··· Texto fornecido

“Pedimos desculpas (…) Admitimos que a capa é racista!”

Noite de segunda-feira em São Paulo. O calor infernal deixa o ar rarefeito e ajuda a agravar ainda mais a sensação térmica. No pequeno auditório improvisado no primeiro andar do prédio do Pólis – Instituto de Estudos, Formação e Assessoria em Políticas Sociais, nas cercanias da Praça da República, as cadeirasde padrão escolar vão sendo ocupadas uma a uma.

por  Rosenildo Ferreira no Papo Reto

A temperatura do local aumenta a cada minuto graças à ventilação precária e à constante elevação do “calor” do debate. A audiência é eclética, tanto no quesito faixa etária quanto em relação à cor da pele. No entanto, é visível a forte predominância de jovens afro-brasileiros entre os cerca de 50 presentes. E não poderia ser diferente. Afinal, o tema da noite era “A Esquerda e o Racismo”.

Mas este poderia ter sido um dos tantos debates que pipocam aqui e ali sobre assuntos da agenda política, econômica e social brasileira e global. Não fosse pelo detalhe de quem estava no “banco dos réus” eram e-xa-ta-men-te os promotores do evento: a equipe de jornalistas do Le Monde Diplomatique Brasil, acusados de racismo por parte do movimento negro de São Paulo.

······
··· Registros extraídos

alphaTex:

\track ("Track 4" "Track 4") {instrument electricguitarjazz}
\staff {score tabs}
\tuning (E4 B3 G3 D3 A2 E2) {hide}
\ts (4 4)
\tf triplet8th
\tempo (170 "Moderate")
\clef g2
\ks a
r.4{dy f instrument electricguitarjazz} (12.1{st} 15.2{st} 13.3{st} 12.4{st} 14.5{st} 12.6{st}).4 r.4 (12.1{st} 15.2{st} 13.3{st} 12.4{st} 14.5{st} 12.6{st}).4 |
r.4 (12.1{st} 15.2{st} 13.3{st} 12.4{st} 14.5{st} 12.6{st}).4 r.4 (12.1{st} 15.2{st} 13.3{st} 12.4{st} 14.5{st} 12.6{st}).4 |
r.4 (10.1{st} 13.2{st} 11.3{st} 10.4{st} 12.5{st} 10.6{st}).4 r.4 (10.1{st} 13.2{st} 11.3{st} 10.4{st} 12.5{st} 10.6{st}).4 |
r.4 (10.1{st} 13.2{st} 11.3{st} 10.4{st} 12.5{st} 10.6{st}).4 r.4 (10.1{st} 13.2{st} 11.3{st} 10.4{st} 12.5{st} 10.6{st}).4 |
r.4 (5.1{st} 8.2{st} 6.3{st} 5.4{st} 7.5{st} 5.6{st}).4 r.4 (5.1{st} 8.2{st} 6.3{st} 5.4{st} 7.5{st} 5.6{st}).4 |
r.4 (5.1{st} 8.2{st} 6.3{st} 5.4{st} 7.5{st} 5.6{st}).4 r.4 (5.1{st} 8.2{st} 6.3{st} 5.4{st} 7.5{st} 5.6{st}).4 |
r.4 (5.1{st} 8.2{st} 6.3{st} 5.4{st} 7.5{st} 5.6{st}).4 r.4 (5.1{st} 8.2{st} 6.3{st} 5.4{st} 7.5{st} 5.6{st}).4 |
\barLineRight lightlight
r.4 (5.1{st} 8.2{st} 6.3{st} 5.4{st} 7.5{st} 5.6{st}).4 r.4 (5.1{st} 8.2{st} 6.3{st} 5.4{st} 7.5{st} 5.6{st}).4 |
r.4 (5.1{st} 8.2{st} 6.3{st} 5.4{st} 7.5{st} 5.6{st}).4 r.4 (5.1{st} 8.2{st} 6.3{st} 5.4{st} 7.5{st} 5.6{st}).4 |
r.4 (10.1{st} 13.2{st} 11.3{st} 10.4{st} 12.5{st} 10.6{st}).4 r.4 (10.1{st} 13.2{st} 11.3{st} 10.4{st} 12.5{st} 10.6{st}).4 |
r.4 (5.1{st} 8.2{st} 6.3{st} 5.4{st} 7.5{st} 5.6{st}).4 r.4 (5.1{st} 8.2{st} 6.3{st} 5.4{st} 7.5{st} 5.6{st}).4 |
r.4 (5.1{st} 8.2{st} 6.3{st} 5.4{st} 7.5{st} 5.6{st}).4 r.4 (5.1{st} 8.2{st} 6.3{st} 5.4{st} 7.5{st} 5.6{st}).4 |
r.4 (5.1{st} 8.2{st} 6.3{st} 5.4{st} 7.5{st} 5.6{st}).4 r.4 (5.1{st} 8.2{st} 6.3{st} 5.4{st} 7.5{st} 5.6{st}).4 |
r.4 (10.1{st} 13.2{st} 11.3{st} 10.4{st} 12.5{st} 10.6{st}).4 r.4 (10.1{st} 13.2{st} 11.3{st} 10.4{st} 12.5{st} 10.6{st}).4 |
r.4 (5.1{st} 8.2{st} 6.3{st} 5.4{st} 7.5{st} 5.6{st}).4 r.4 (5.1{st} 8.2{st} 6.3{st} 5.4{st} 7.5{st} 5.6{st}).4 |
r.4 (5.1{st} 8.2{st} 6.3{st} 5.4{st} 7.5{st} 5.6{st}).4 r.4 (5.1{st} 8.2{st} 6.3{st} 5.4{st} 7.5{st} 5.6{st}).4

······

**Lista de tarefas**
**A)** No texto sobre o debate, redigite tudo desde "Noite de segunda-feira" até "ocupadas uma a uma.", sem mudar nada.
**B)** Filtre os registros e copie toda linha que contenha a palavra "instrument". Diferencie maiúsculas de minúsculas.

**Lista de respostas**
**A)**
Noite de segunda-feira em São Paulo. O calor infernal deixa o ar rarefeito e ajuda a agravar ainda mais a sensação térmica. No pequeno auditório improvisado no primeiro andar do prédio do Pólis – Instituto de Estudos, Formação e Assessoria em Políticas Sociais, nas cercanias da Praça da República, as cadeirasde padrão escolar vão sendo ocupadas uma a uma.

**B)**
\track ("Track 4" "Track 4") {instrument electricguitarjazz}
r.4{dy f instrument electricguitarjazz} (12.1{st} 15.2{st} 13.3{st} 12.4{st} 14.5{st} 12.6{st}).4 r.4 (12.1{st} 15.2{st} 13.3{st} 12.4{st} 14.5{st} 12.6{st}).4 |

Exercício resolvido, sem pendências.